Consigne: Poursuivez le récit du départ pour la grande traversée, reproduit ci-dessous, à partir de sa dernière phrase.

Texte à lire:
▼

Saison 6 - Episode 10 : Quand il faut partir.

Le grand départ est prévu pour ce samedi 25 avril 2020. Il y a 3600 Milles nautiques… Mas o menos… Pas rien… Nous serons cinq : Hervé, Francis, Yves avec Benny et Jeanne. Tim est parti. Je n’arrive pas à réveiller mon enthousiasme…

Calée au Quincho de Reloncavi, j’écris, je réécris quelques récits, je trie à l’intention de Quentin les quelques photos à mettre sur le site. Mais c’est long… Et je suis bien là, au calme à regarder des images que je trouve belles à partager… Benny appelle. « --On part à midi ! » Il me reste une demi-heure ! Je n’ai pas fini ! Pas de wifi en continu… Je prends conscience que l’appréhension du départ est bien là, que cette grande traversée a beaucoup de milles, de nuits, de vents, de temps à passer, d’infini, d’inconnu. Pour me rassurer, Benny évoque l’idée de passer la première nuit devant la maison de Juanita.

▲

Données fournies:
▼

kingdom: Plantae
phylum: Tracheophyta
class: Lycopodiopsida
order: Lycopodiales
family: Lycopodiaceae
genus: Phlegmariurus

▲

Résultat attendu:
Et c’est le départ sous les adieux émouvants de Ulf et Pia qui depuis leur bateau mis à l’eau hier nous font signe de la main et du cœur, laissant le vent dire toute leur bonne amitié et la nôtre pour eux. La Cardinale s’éloigne, et s’en va vers le Sud pour attraper le canal Chacao qui sépare l’île de Chiloé du continent. Nous n’irons pas embrasser du regard notre chère Juanita, nous irons plus loin, à Abtao pour être à poste devant le canal au bon moment du courant favorable. Abtao, petite bahia de pêcheurs sera une escale bienvenue pour profiter d’une soirée tranquille et d’une matinée ensoleillée. Quelques mouvements de bateaux autour de la salmoneria plus loin, une église jaune au bord de l’eau à côté d’un petit bâtiment sanitaire et une bouée de sauvetage rouge qui dérive lentement mais sûrement dans le vent.

Irons-nous la repêcher en annexe ? Oui car l’imaginaire marin nous présente le geste reflexe de celui qui voudrait l’attraper pour la lancer à un noyé et qui ne la trouverait pas à sa place. Oui, et c’est aussi une jolie ballade en annexe, vigoureuse certes mais que nous faisons tous les deux Benny et moi.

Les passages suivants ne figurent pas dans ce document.